# Forum > MMO > Guild Wars 2 > GW2 Guides >  Easy Gold( level 80)

## stupido4sempre

This is a mini-guide to make money at lvl 80. 

The area is cursed shore, the nearest waypoint is circled in red

The event more profitable is directly there and appears every 20-30 minutes and lasts 5 minutes. It is a simple defense of 2 sides with many mob, there are always people so it's easy .. the important thing is to do damage to all and is necessary aoe, even at the cost of taking a blue weapon you have to do in order to have something about it.

On the right side there are the zombies while the other side the spiders. The zombie cames first and you can do both sides if you're fast enough, if there aren't too many people and if there aren't many campers. 


Money? Obviously derived from the loots, usually 20-40 inventory slots occupied in those 5 minutes!
What to do:

- Yellow = yellow salvage kit in the hope of obtaining from 0 to 3 ectoplasm (20 silver each)
- Blue, Green and Junk = npc sale
- White = white salvage kit (10% chance of getting rare ,thanks to this you will find some valuable orichalum)

Magic find! If you haven't an magic find equip, just buy omnomberry bar about 1 silver and half:


In just 5 minutes of this event you can make from 20silver to 1 gold (also depends what do you loot).

What to do while waiting 

Always there,there is another event where you have to escort Historian Fia , do not forget that just ends spawns a veteran with respective event!


There are also 2 other events of defense near and you notice that thanks to this message: 

WHen it changes, open your map and run!

[Stored records]

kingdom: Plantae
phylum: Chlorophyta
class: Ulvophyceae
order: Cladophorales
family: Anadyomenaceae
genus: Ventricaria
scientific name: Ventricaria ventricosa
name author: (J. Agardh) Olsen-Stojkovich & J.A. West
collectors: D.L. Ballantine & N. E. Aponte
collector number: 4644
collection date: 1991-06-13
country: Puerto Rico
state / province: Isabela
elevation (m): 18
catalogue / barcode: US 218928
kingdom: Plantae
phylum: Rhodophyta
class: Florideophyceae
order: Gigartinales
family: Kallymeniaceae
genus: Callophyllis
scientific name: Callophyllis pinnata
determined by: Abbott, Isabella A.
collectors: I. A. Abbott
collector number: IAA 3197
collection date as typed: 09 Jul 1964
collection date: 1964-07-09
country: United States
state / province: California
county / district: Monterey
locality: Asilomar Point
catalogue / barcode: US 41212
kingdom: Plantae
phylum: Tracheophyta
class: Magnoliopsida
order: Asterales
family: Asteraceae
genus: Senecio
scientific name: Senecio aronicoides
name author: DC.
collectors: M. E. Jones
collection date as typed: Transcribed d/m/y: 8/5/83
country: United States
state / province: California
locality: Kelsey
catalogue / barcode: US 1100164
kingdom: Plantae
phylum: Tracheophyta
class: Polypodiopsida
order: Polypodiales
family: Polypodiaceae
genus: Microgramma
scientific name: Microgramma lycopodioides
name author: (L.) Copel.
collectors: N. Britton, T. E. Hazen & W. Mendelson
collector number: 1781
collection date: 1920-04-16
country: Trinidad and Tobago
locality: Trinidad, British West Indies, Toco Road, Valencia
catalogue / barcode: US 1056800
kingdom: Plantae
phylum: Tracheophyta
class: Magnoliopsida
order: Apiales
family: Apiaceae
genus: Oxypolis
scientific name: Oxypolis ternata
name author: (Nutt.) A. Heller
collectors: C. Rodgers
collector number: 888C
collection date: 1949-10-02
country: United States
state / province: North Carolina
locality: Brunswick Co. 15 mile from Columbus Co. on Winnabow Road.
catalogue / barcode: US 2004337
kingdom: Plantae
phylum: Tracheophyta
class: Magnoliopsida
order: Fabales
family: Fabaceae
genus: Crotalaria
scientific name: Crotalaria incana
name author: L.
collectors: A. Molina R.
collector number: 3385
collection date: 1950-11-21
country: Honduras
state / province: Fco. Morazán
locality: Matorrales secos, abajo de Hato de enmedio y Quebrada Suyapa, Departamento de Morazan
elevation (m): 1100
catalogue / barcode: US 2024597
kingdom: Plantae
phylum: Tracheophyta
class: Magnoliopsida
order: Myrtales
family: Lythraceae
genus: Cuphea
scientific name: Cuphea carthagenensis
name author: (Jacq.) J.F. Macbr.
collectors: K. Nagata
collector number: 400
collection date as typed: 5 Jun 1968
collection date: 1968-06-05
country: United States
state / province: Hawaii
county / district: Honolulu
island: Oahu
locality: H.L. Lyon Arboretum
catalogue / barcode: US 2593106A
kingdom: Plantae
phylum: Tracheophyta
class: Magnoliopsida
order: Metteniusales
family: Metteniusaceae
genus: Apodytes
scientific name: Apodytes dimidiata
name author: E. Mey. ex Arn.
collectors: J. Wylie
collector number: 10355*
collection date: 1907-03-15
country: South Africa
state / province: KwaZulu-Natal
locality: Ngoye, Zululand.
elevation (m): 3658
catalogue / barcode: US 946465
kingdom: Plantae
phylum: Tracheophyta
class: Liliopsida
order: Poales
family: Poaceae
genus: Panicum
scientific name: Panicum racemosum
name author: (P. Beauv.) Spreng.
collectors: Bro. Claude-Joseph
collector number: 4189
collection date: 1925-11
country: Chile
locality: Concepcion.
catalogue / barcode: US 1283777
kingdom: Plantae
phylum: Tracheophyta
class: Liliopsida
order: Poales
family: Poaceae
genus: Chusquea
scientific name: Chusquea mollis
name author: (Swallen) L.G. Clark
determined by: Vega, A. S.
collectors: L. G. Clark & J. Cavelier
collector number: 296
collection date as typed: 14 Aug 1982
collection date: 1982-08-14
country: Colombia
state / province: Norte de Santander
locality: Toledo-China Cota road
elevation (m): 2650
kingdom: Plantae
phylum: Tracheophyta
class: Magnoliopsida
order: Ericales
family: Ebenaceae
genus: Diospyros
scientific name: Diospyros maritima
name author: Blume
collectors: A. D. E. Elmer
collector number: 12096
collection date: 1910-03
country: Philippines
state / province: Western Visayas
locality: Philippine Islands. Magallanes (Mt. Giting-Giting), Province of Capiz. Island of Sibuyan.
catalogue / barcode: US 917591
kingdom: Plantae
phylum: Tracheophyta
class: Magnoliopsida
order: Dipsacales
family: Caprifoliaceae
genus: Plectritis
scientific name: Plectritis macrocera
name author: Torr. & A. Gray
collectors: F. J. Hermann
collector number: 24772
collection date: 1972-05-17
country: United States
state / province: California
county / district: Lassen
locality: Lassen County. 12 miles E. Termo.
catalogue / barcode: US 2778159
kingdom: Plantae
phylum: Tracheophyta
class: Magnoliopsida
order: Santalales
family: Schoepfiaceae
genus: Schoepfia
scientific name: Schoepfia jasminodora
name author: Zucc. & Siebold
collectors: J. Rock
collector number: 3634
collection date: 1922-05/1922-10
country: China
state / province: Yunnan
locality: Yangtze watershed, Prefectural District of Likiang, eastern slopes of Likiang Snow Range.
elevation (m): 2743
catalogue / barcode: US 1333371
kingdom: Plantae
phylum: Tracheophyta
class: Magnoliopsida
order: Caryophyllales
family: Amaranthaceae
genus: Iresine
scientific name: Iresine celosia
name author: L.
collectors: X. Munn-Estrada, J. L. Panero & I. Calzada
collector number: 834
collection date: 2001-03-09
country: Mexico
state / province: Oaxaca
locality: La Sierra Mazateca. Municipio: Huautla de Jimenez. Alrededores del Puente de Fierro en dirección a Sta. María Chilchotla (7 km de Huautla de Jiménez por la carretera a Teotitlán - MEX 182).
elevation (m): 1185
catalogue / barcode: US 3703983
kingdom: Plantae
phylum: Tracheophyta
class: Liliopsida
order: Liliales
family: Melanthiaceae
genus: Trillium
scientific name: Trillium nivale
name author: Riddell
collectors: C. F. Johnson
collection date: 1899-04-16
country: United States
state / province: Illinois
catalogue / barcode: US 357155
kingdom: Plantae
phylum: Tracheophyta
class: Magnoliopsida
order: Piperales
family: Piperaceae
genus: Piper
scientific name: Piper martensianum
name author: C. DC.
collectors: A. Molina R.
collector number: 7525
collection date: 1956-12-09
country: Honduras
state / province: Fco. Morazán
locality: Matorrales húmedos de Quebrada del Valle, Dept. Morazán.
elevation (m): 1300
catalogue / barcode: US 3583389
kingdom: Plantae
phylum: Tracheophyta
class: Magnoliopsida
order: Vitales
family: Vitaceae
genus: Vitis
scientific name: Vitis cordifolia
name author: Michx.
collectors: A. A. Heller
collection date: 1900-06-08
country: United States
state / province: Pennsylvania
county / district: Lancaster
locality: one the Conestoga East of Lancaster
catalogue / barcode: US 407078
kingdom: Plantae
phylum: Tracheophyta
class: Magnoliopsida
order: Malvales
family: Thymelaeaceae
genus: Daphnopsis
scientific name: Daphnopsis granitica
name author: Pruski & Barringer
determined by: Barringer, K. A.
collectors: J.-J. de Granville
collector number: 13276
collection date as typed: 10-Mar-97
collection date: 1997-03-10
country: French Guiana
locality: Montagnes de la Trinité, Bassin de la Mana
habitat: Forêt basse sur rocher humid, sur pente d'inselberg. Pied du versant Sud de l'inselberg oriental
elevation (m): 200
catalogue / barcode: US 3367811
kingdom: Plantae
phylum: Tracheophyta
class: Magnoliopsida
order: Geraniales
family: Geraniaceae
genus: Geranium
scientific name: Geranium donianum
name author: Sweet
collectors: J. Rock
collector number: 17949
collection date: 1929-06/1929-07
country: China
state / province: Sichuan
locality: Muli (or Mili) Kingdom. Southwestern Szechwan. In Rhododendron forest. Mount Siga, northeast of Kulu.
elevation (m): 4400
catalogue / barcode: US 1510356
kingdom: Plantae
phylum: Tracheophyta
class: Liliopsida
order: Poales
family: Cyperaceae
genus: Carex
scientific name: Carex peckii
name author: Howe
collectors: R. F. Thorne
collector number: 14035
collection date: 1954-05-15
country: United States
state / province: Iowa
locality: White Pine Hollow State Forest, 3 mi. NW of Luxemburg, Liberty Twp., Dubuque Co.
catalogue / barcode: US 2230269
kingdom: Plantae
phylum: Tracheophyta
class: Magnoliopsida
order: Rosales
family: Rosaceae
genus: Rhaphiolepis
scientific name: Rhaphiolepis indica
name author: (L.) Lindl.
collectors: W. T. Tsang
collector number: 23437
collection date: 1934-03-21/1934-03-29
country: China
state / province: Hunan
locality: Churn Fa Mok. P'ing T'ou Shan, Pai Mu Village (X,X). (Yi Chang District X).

◆ **Exercise requirements**
A – Reproduce the Guild Wars 2 gold guide from "Money? Obviously derived" to "some valuable orichalum)".
B – Name every loot category in the Guild Wars 2 gold guide that comes with its own handling instruction.
C – According to the Guild Wars 2 gold guide, how often does the most profitable event appear?
Rely solely on the Guild Wars 2 gold guide when responding.

◆ **Solution set**
A –
Money? Obviously derived from the loots, usually 20-40 inventory slots occupied in those 5 minutes!
What to do:

- Yellow = yellow salvage kit in the hope of obtaining from 0 to 3 ectoplasm (20 silver each)
- Blue, Green and Junk = npc sale
- White = white salvage kit (10% chance of getting rare ,thanks to this you will find some valuable orichalum)

B – Yellow, Blue, Green, Junk, White

C – Every 20-30 minutes.